Objective: To identify epitopes on Escherichia coli heat-shock protein (HSP) dnaJ or on homologous human HSP dnaJ involved in the induction/modulation of autoimmune inflammation in patients with oligoarticular juvenile idiopathic arthritis (JIA).
Methods: We used a proliferation assay and cytokine production to evaluate the immune responses of synovial fluid mononuclear cells (SFMCs) to pan-HLA-DR binder peptides derived from either homologous or nonhomologous regions on bacterial and human HSP dnaJ. Cytofluorometric analysis was performed in order to phenotype and sort Treg cells. Sorted cells were then analyzed for the expression of the forkhead box P3 (FoxP3) transcription factor, and their regulatory capacity was tested in coculture assays.

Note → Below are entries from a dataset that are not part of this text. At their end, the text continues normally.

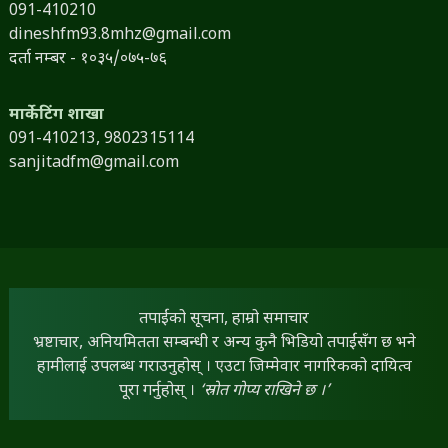
091-410210
dineshfm93.8mhz@gmail.com
दर्ता नम्बर - १०३५/०७५-७६
मार्केटिंग शाखा
091-410213,
9802315114
sanjitadfm@gmail.com
तपाईंको सूचना, हाम्रो समाचार
भ्रष्टाचार, अनियमितता सम्बन्धी र अन्य कुनै भिडियो तपाईंसँग छ भने
हामीलाई उपलब्ध गराउनुहोस् । एउटा जिम्मेवार नागरिकको दायित्व
पूरा गर्नुहोस् ।
‘स्रोत गोप्य राखिने छ ।’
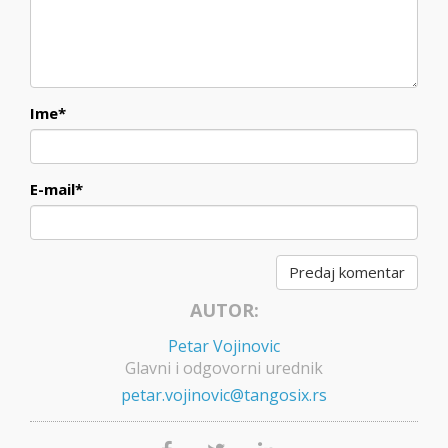
Ime
*
E-mail
*
AUTOR:
Petar Vojinovic
Glavni i odgovorni urednik
petar.vojinovic@tangosix.rs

Results: T cell responses to E coli HSP dnaJ-derived peptides were eminently proinflammatory. Conversely, peptides derived from human HSP dnaJ induced interleukin-10 (IL-10) production from SFMCs of patients with oligoarticular JIA. A positive correlation was found between disease with a better prognosis (persistent oligoarticular JIA) and recognition of 3 human HSP dnaJ-derived peptides. The recognition of the human peptide H134-148 also induced a significantly greater amount of IL-10 in patients with persistent oligoarticular JIA than in those with extended oligoarticular JIA (P = 0.0012). Incubation of SFMCs from patients with persistent oligoarticular JIA with this human epitope increased the percentage of Treg cells and FoxP3 expression. It also induced the recovery of suppressor activity by Treg cells.
Conclusion: This is the first description of a self-regulating immune modulator circuit active during autoimmune inflammation through recognition of HSP epitopes with different functional properties. These epitopes induce T cells with regulatory function. Such induction correlates with disease severity and prognosis.